The data matrix is called trainData. Each entry in the matrix represents the expression level of one gene from a DLBCL sample.

Details

We started with the full expression data from Rosenwald et al. (2002), which is available along with corresponding patient information at their supplemental website http://llmpp.nih.gov/DLBCL/. We selected a subset of the 160 training samples, and then performed Cox Proportional Hazards Regression to obtain the 100 genes with the highest log likelihood.
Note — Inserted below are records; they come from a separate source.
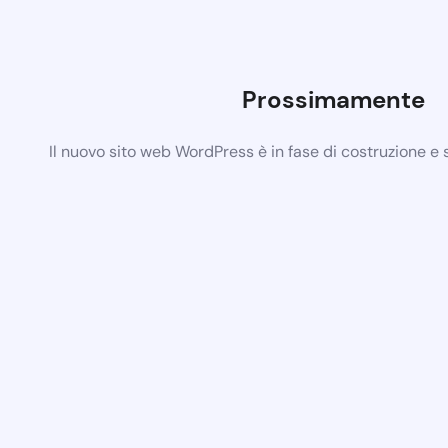
Prossimamente
Il nuovo sito web WordPress è in fase di costruzione e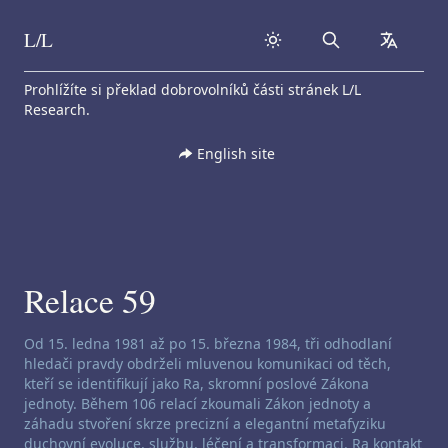
L/L
Search
collapse
Skip to content
Prohlížíte si překlad dobrovolníků části stránek L/L
Research.
English site
Relace 59
Zřeknutí se odpovědnosti za channeling:
Od 15. ledna 1981 až po 15. března 1984, tři odhodlaní
hledači pravdy obdrželi mluvenou komunikaci od těch,
kteří se identifikují jako Ra, skromní poslové Zákona
jednoty. Během 106 relací zkoumali Zákon jednoty a
záhadu stvoření skrze precizní a elegantní metafyziku
duchovní evoluce, službu, léčení a transformaci. Ra kontakt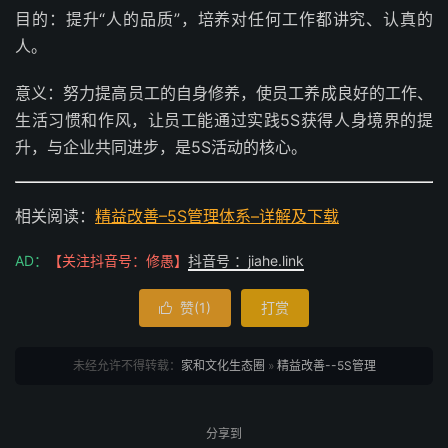
目的：提升“人的品质”，培养对任何工作都讲究、认真的
人。
意义：努力提高员工的自身修养，使员工养成良好的工作、
生活习惯和作风，让员工能通过实践5S获得人身境界的提
升，与企业共同进步，是5S活动的核心。
相关阅读：
精益改善–5S管理体系–详解及下载
AD：
【关注抖音号：修愚】
抖音号 ：jiahe.link
赞(
1
)
打赏

未经允许不得转载：
家和文化生态圈
»
精益改善--5S管理
分享到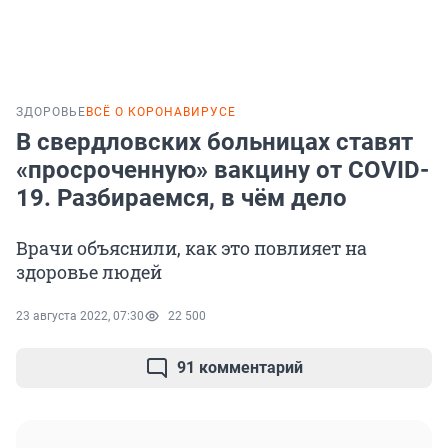
ЗДОРОВЬЕ
ВСЁ О КОРОНАВИРУСЕ
В свердловских больницах ставят
«просроченную» вакцину от COVID-
19. Разбираемся, в чём дело
Врачи объяснили, как это повлияет на
здоровье людей
23 августа 2022, 07:30
22 500
91 комментарий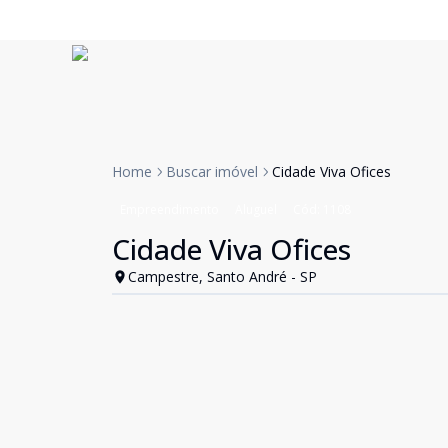
Home
Buscar imóvel
Cidade Viva Ofices
Empreendimento
Aluguel
Cód:
1108
Cidade Viva Ofices
Campestre, Santo André - SP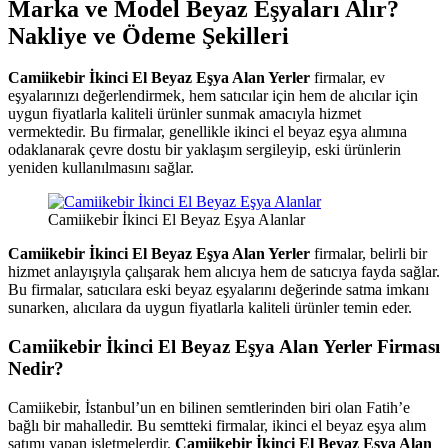
Marka ve Model Beyaz Eşyaları Alır?
Nakliye ve Ödeme Şekilleri
Camiikebir İkinci El Beyaz Eşya Alan Yerler
firmalar, ev
eşyalarınızı değerlendirmek, hem satıcılar için hem de alıcılar için
uygun fiyatlarla kaliteli ürünler sunmak amacıyla hizmet
vermektedir. Bu firmalar, genellikle ikinci el beyaz eşya alımına
odaklanarak çevre dostu bir yaklaşım sergileyip, eski ürünlerin
yeniden kullanılmasını sağlar.
Camiikebir İkinci El Beyaz Eşya Alanlar
Camiikebir İkinci El Beyaz Eşya Alan Yerler
firmalar, belirli bir
hizmet anlayışıyla çalışarak hem alıcıya hem de satıcıya fayda sağlar.
Bu firmalar, satıcılara eski beyaz eşyalarını değerinde satma imkanı
sunarken, alıcılara da uygun fiyatlarla kaliteli ürünler temin eder.
Camiikebir İkinci El Beyaz Eşya Alan Yerler Firması
Nedir?
Camiikebir, İstanbul’un en bilinen semtlerinden biri olan Fatih’e
bağlı bir mahalledir. Bu semtteki firmalar, ikinci el beyaz eşya alım
satımı yapan işletmelerdir.
Camiikebir İkinci El Beyaz Eşya Alan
The filtered dataset consists of 65 training samples, and it is available at our website http://expression.washington.edu/ibmasurv/protected.

Source

Full dataset: http://llmpp.nih.gov/DLBCL/.

References

Rosenwald, A., Wright, G., Wing, C., Connors, J., Campo, E. et al. (2002). The Use of Molecular Profiling to Predict Survival After Chemotherapy for Diffuse Large-B-Cell Lymphoma. The New England Journal of Medicine, 346(25), 1937-1947.


Sample Training Data for the Iterative BMA Algorithm for Survival Analysis

Description

This is an diffuse large B-cell lymphoma (DLBCL) dataset from Rosenwald et al. (2002). This is a vector of survival times for 65 training samples. All survival times are given in years.

Usage

data(trainSurv)

Format

The vector is called trainSurv.

Source

Full dataset: http://llmpp.nih.gov/DLBCL/.

References

Rosenwald, A., Wright, G., Wing, C., Connors, J., Campo, E. et al. (2002). The Use of Molecular Profiling to Predict Survival After Chemotherapy for Diffuse Large-B-Cell Lymphoma. The New England Journal of Medicine, 346(25), 1937-1947.